Wednesday, September 4, 2019

How The World was Made 8: Redwood Country






Leading up to the
Global Climate Strike (September 20-27)
I’m posting poems
& Bits & Bobs
about The Climate Catastrophe
Throughout the Month of September. 





Celebrations of the Beauty/Terror of the Natural World,

Rants against the Fossil Fuel Economy 
& Human Insanity & Greed,

The Surreal & The Irreal,

Facts & Prophecy,

You Name It…
  
First up is a prose poem thing from  
How the World was Made.


It was written years ago. Everything, 
including the vision at the end, happened, 
as is.


  


Redwood Country
1.



Every thirty miles or so there’s a sideshow carnival of redwood sculptures for sale: bears on their hind legs, roaring; solemn Indians with war bonnets imitating a Hollywood film; cowboys on horses, holding their hats high above their heads. Crocodiles, pelicans, fat Buddhas – all sitting in sawdust, expectant as Christmas trees, waiting to be bought by a passing tourist. If you bought an Indian in a war bonnet, tomahawk raised, where would you put it? 



2.



We came across numerous falls that sliced down erosion gullies overgrown with fern and fallen trunks (all blood red, smoothed to stone). In some places, water poured across the trail, down a steep slide of sharp rock to a creek far below, making its way to the Eel River. The river emptied itself into the sea. And the sea, the sea was emptying her contents into our dreams. Thick-jowled creatures swam around our naked bodies while we slept. Phosphorescent lanterns bobbed at the end of long antennae.
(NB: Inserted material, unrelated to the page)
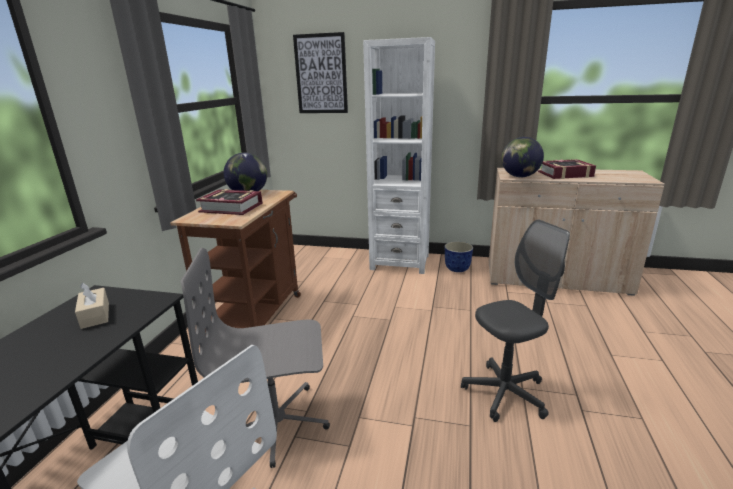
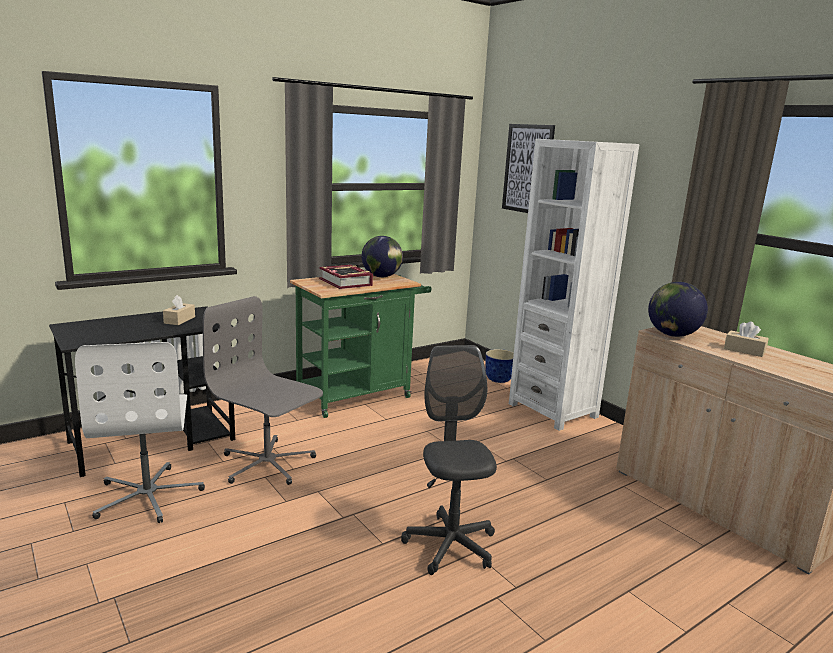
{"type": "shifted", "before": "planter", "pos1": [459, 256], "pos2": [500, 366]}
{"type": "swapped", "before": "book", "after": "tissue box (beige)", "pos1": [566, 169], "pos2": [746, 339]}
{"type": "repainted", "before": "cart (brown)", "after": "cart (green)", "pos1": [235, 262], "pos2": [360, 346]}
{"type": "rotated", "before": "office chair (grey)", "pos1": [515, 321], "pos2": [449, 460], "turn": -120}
Each night, after they were through playing with us, they said a few words and made us disappear.

                 

3.



Reading the Sac Bee editorial about the revelations of The Drone Papers in the Weott post office parking lot: “In one operation in northeastern Afghanistan from January 2012 to February 2013, only 35 of more than 200 people killed were the intended targets, the documents indicate.” I immediately thought of the man behind the counter at the chip shop in Swansea who’d asked me where I was from. When I said “The U.S.” his eyes filled with hatred. He was from Iraq. Baghdad. My country had dropped bombs on his family. They were dead. An entire family wiped out. He had fled, a refugee. I never went back to that shop again.



4.



In front of a huge waterfall – fallen slick-trunks and sliding pearls of air-in-water – the cold air tasted like shreds of red bark distilled at the bottom of a clear pool. Yin-teeth, moon-quills. How find the name for such a place? All true names must have some relation to how that place is interwoven with its surroundings. To name is to name the connections.



5. 



A group of young redwoods, hundreds of feet high, made a circle around their fallen mother. Most of the downed trunk had become forest floor. I put my forehead to one of the standing trees: there was something traveling inside the trunk, like the ocean from an empty shell. It had been traveling for centuries; ripples spreading through loam, fern, sponge-like bark, swelling from nowhere, passing through me, ring after ring.



6.



Vertigo from a raven’s cry.



7.



At the end of the trail, edge of the Eel river, strange spiders hopped out from the underside of the rocks, mimicking beach crabs. The water was so cold it made our jaws clench every time we dipped our feet in. We made a bet: whoever skipped a stone all the way across the river wouldn't have to make dinner. I found the perfect stone; knew I had won as soon as I picked it up. Seven skips over the surface and it rang against the pebbles on the opposite bank. Score! Did I help with dinner anyway? No.



8.



Heading south, towards San Francisco, I glanced down into a mist-hung river gorge. I thought: “Condensation above the river.” At the same time, I thought: “The spirit of the river.” This wasn’t some New Age ephemeral wraith that was separate from the river, that would live on after the river died – that old separation of body and mind – but spirit rising from actual breath. Matter and spirit, inseparable. Then I saw the whole valley erupt in flame and I jerked back from the window, instinctively closing my eyes. When I opened my eyes again, the flames were gone.